Bounding boxes with keypoints:
- - -

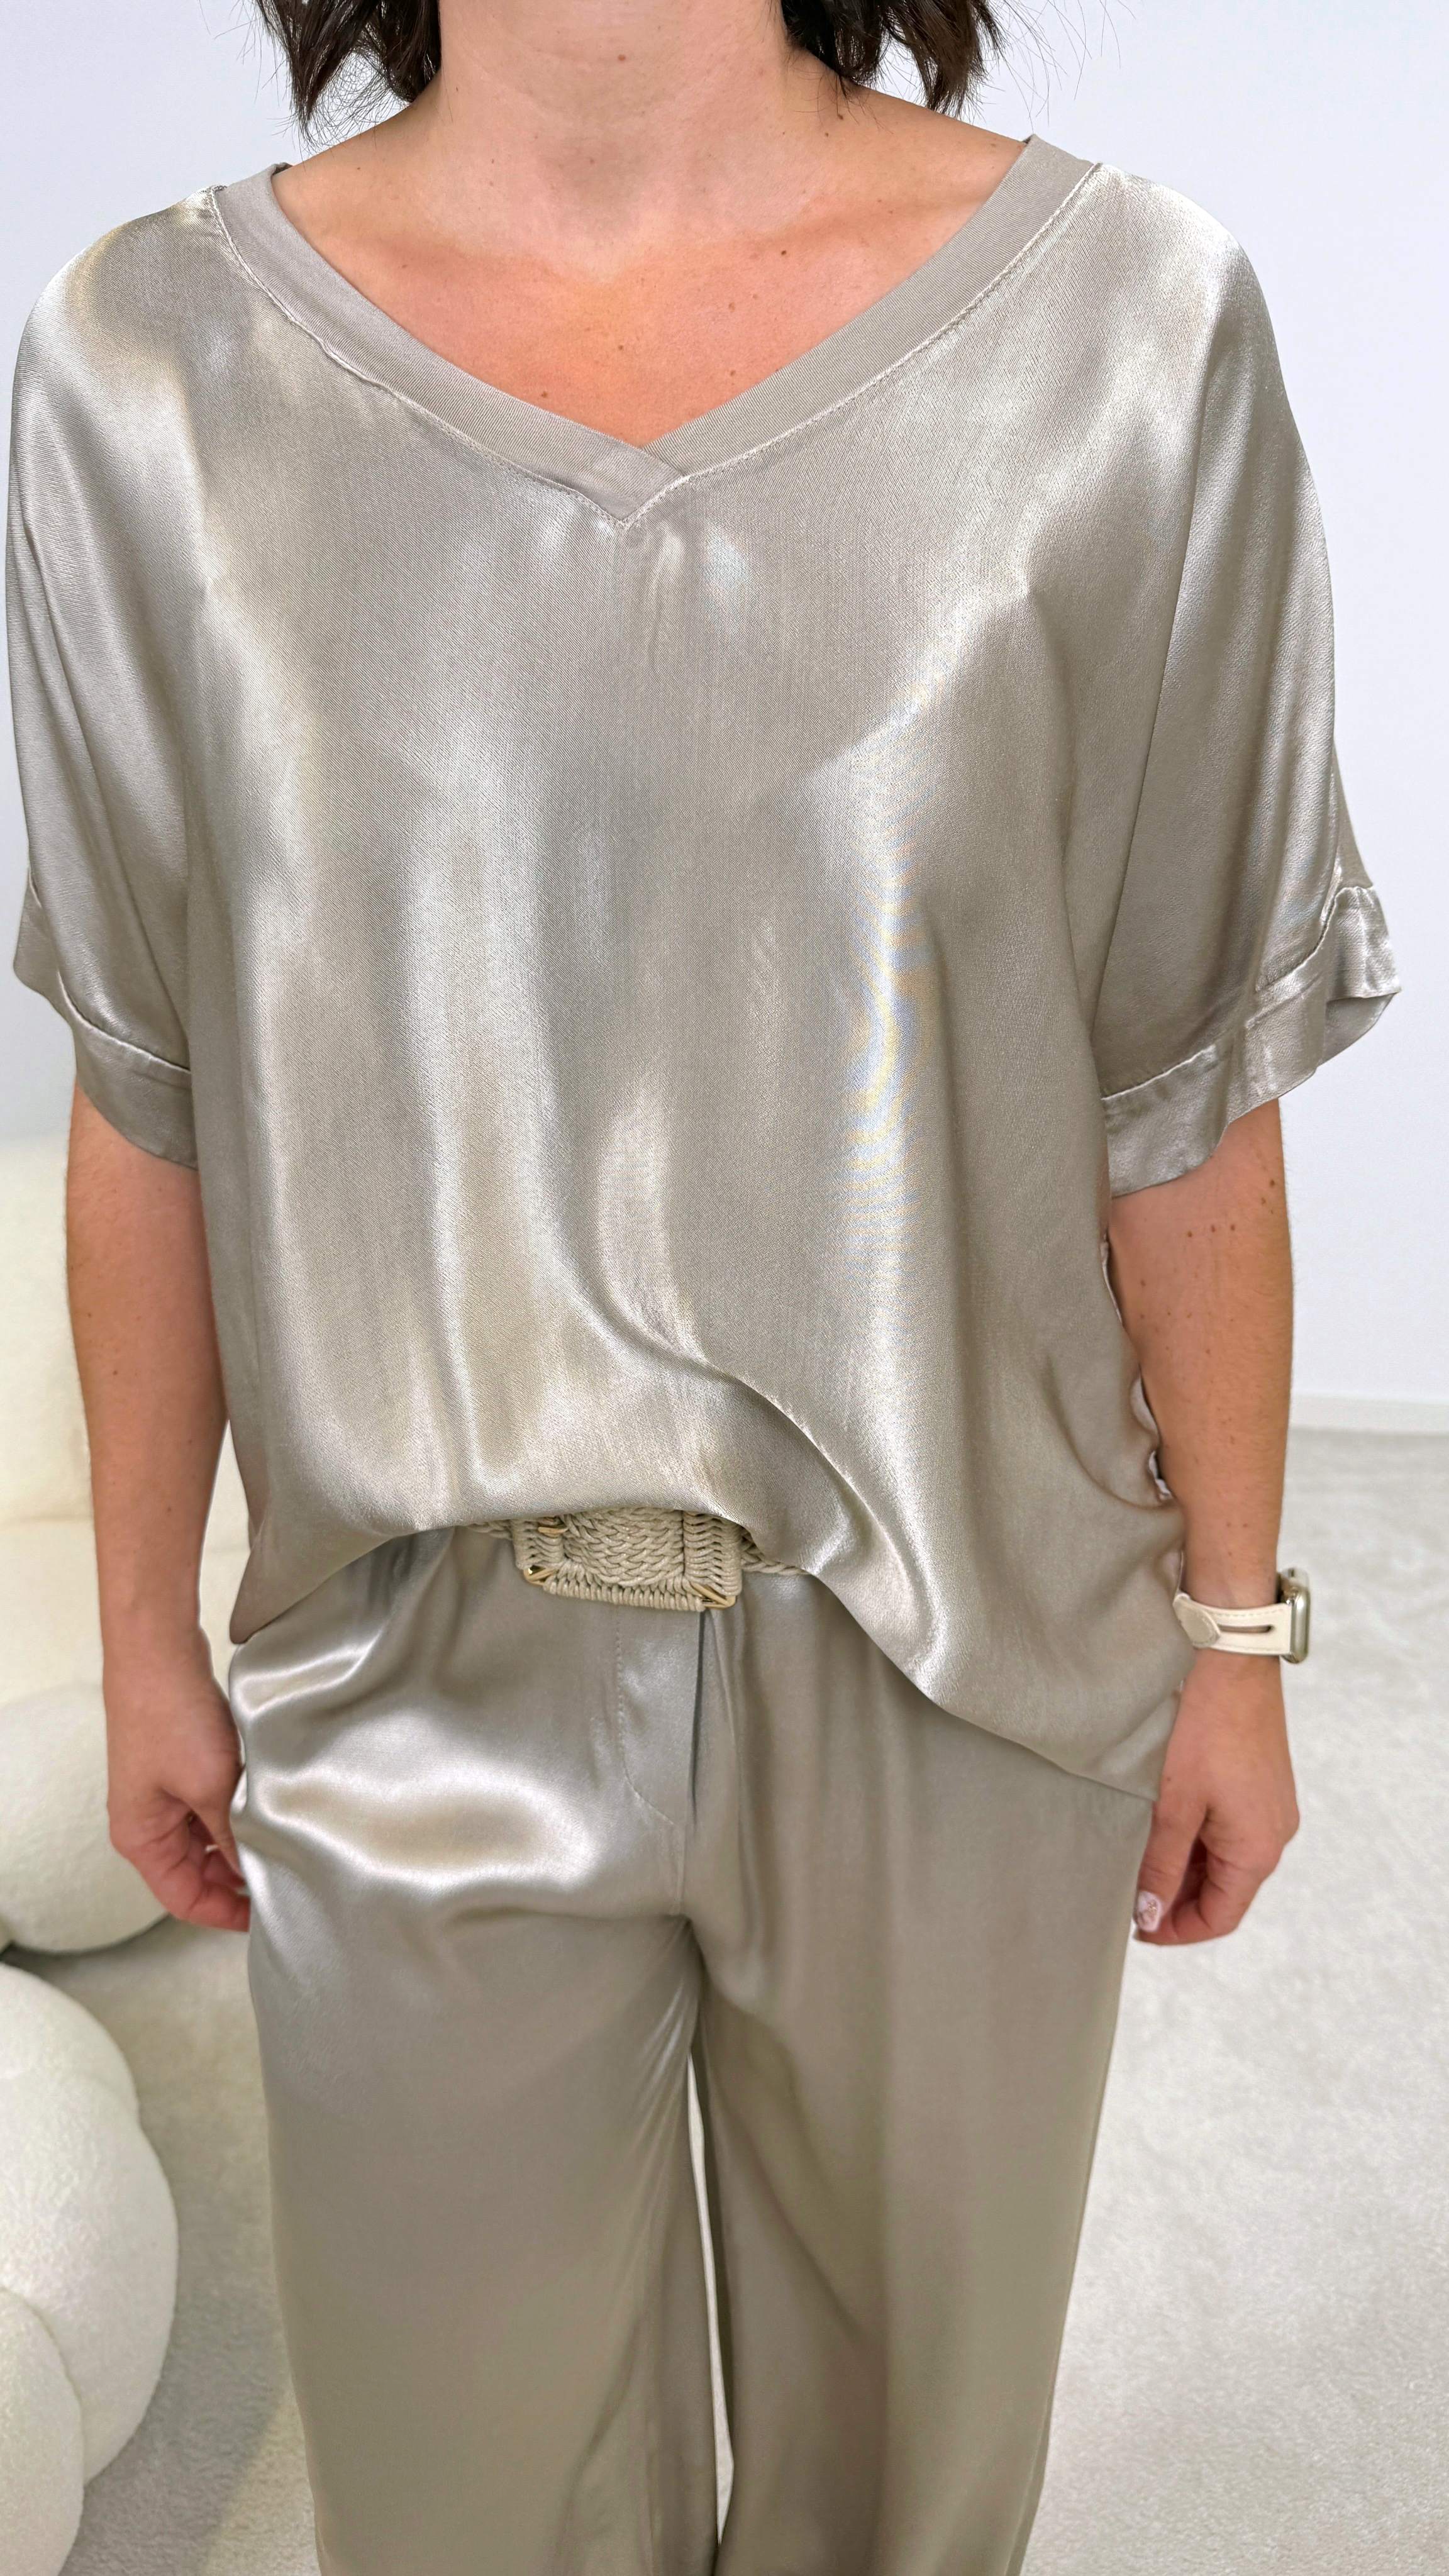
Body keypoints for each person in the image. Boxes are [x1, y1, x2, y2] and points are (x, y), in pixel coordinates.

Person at [6, 1, 1400, 2569]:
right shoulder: (148, 372)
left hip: (971, 1674)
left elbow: (1185, 1074)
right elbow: (148, 1073)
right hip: (408, 1675)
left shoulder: (1127, 336)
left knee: (911, 2520)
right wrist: (141, 1637)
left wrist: (1234, 1634)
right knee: (455, 2518)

- - -

REQUIRED ACTION |
When you reproduce the entries above, keep every word exact and leave the images out.

ANSWER BELOW |
Body keypoints for each person in the image. Boxes are [x1, y1, x2, y2] and points are (x, y), in pixel coordinates.

Person at [6, 1, 1400, 2569]:
right shoulder: (148, 372)
left hip: (971, 1674)
left elbow: (1185, 1074)
right elbow: (148, 1073)
right hip: (408, 1675)
left shoulder: (1127, 336)
left knee: (911, 2520)
right wrist: (141, 1637)
left wrist: (1234, 1634)
right knee: (455, 2518)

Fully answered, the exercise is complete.